• Beranda
  • Berita
  • Penjual gudeg di Yogyakarta bertekad "go international"

Penjual gudeg di Yogyakarta bertekad "go international"

5 Mei 2018 19:41 WIB
Penjual gudeg di Yogyakarta bertekad "go international"
Gudeg dalam kemasan kaleng (ANTARA FOTO/Noveradika)

Upaya awal untuk bisa menembus pasar internasional yang kami lakukan hingga saat ini adalah dengan pangalengan gudeg."

Yogyakarta (ANTARA News) - Para pengusaha gudeg di Jalan Wijilan, Kota Yogyakarta bertekad terus mengembangkan potensi kuliner khas Yogyakarta itu untuk menembus pasar internasional.

"Upaya awal untuk bisa menembus pasar internasional yang kami lakukan hingga saat ini adalah dengan pangalengan gudeg," kata Ketua Paguyuban Gudeg Wijilan Chandra Setiawan Kusuma di Yogyakarta, Sabtu.

Menurut Chandra, meski belum seluruhnya, sudah banyak pengusaha gudeg di Yogyakarta, khususnya di Wijilan yang mulai merintis pengemasan gudeg dengan kaleng. Mengacu riset Lembaga Ilmu Pengetahuan Indonesia (LIPI), menurut dia, gudeg yang dikemas dalam kaleng mampu bertahan hingga dua tahun dengan rasa dan aroma yang sama dengan gudeg biasa.

Hingga saat ini, kata dia, melalui paguyuban seluruh anggota pengusaha gudeg didorong untuk melakukan pengalengan.

"Anggota kami ada 15 pengusaha gudeg siapa saja yang ingin melakukan pengalengan kami siap membantu," kata pemilik Warung Gudeg Bu Lis ini.

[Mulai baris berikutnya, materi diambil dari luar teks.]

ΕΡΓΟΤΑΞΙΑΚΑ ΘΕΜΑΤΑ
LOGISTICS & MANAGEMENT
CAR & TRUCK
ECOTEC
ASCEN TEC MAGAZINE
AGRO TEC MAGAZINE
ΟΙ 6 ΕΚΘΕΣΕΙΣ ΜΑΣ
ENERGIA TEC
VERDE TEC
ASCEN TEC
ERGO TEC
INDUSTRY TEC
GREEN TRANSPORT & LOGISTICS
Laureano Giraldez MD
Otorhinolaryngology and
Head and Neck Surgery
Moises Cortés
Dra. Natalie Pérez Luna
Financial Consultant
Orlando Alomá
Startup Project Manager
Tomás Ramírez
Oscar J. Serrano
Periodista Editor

Meski demikian, Chandra mengatakan untuk menembus pasar internasional, prinsip utama yang selalu ditekankan kepada pengusaha gudeg adalah menjaga keaslian cita rasa. Hal itu sekaligus untuk mempertahankan posisi gudeg sebagai ikon dan daya tarik kuliner Yogyakarta.

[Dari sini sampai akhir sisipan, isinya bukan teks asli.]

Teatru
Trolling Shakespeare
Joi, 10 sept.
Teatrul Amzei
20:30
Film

Menurut Chandra, seluruh pengusaha gudeg yang ada di Jalan Wijilan, Kota Yogyakarta telah menyepakati pakem atau standar pengolahan gudeg. Mulai dari bahan baku, alat memasak, hingga upaya menjaga kebersihan dan kesehatan sajian gudeg.

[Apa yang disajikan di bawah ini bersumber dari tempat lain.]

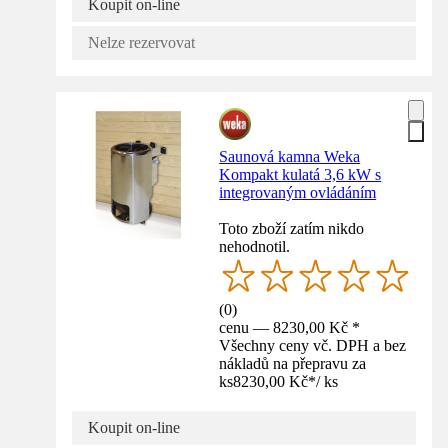
Koupit on-line
Nelze rezervovat
Saunová kamna Weka
Kompakt kulatá 3,6 kW s
integrovaným ovládáním
Toto zboží zatím nikdo
nehodnotil.
(
0
)
cenu — 8230,00 Kč *
Všechny ceny vč. DPH a bez
nákladů na přepravu za
ks
8230,00 Kč
*
/
ks
Koupit on-line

"Pakem-pakem yang sama-sama dijaga misalnya tetap memasak gudeg dengan bahan baku gori (nangka) dan tetap memakai tungku kayu bakar, bukan kompor. Selain itu kita juga tidak boleh menggunakan penyedap rasa," kata dia.

Dari 15 anggota Paguyuban Gudeg Wijilan, menurut dia, rata-rata menjual 150 hingga 200 piring per hari dengan harga Rp10.000 per porsi untuk gudeg dengan lauk tahu dan tempe, Rp18.000-Rp30.000 untuk lauk ayam kampung, dan Rp40.000 untuk paket komplet. "Selain keaslian cita rasa, persoalan harga juga kami jaga betul. Kami sepakat tidak boleh mengemplang harga," kata dia.

Pemilik Warung Gudeg Yu Djum, Eni Hartono mengatakan sebelum masuk ke pasar internasional, syarat yang harus dijaga adalah standar kualitas bahan baku. Misalnya, bahan baku melambung, menurut dia, pantangan untuk mengganti dengan bahan baku dengan kualitas rendah atau lebih murah.

"Agar tetap menjadi ikon kuliner khas Yogyakarta, jelas resep warisan gudeg kami tidak pernah kami ubah," kata Eni yang mengaku konsisten menggunakan bahan baku ayam kampung itu.